[SOURCE PASSAGE Boundary: Start]
NYS Cannabis Control Board gets earful from retail license applicants
The problem with cannabis licenses that News10NBC exposed to you at the beginning of the month came to a head Friday.
A member of the state’s Cannabis Control Board told the state’s cannabis leaders that they have to start shooting straight with the thousands of people who applied for a cannabis license. And the same board got an earful from the public who showed up to their meeting in Albany.
This is a process the governor called a “disaster.”
Here’s the problem:
There are thousands of people who have been working and preparing to run a cannabis retail shop for years — but when the board created a list for the lottery of licenses, many of them ended up on the bottom.
That’s what happened with Steve VanDeWalle. In early February, he took me into what he hopes will be his cannabis retail shop on the west side of Rochester.
Applicants were told that having a viable space was a priority.
But the Cannabis Control Board weighed applications to favor those in affected communities and applicants who had a past marijuana conviction — and it left applicants like VanDeWalle at the end of the lottery list and paying rent.
“Pretty much we had a perfect application but because of the unluck of the draw we’re sitting towards the last part of the queue, number 1,967 of 2,232,” he said. “If the Office of Cannabis Management keeps choosing licenses based on this list we will not be able to receive a license in the foreseeable future. And most people won’t either.”
[SOURCE PASSAGE Boundary: End]
[DATA LISTING Boundary: Start]
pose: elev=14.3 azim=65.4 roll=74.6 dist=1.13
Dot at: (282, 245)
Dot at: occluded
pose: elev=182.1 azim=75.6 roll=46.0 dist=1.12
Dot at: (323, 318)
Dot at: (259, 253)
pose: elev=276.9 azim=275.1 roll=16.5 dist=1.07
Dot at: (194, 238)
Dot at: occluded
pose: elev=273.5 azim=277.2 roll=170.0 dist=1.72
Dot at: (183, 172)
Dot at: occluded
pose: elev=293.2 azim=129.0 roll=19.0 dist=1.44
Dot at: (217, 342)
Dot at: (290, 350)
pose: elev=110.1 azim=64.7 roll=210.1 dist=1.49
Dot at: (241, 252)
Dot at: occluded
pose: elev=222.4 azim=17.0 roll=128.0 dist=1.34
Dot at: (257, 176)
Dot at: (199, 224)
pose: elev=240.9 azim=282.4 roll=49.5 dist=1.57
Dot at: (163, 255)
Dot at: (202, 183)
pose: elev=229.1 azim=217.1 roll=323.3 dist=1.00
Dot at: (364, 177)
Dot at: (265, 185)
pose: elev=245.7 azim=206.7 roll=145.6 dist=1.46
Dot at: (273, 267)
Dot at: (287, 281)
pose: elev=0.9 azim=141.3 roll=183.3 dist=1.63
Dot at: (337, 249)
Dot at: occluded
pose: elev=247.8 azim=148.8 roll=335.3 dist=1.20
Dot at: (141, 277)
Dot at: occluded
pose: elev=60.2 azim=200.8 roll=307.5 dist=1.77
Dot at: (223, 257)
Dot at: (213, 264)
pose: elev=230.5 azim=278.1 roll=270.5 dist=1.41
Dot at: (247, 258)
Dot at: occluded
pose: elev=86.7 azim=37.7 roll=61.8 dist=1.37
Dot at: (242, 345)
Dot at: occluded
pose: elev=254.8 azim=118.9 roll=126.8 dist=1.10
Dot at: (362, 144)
[DATA LISTING Boundary: End]
### [WORK TO COMPLETE]
- a) Quote the article on cannabis licenses between "A member of" and "side of Rochester.", inclusive.
- b) Answer these from the article on cannabis licenses:
(i) In what city did the public address the Cannabis Control Board at its meeting?
(ii) On what side of Rochester is the space VanDeWalle hopes will be his shop?
(iii) What number is VanDeWalle on the list, and out of how many?
The records can be ignored.

### [ANSWERS TO EACH TASK]
- a)
A member of the state’s Cannabis Control Board told the state’s cannabis leaders that they have to start shooting straight with the thousands of people who applied for a cannabis license. And the same board got an earful from the public who showed up to their meeting in Albany.
This is a process the governor called a “disaster.”
Here’s the problem:
There are thousands of people who have been working and preparing to run a cannabis retail shop for years — but when the board created a list for the lottery of licenses, many of them ended up on the bottom.
That’s what happened with Steve VanDeWalle. In early February, he took me into what he hopes will be his cannabis retail shop on the west side of Rochester.

- b)
(i) Albany
(ii) The west side
(iii) Number 1,967 of 2,232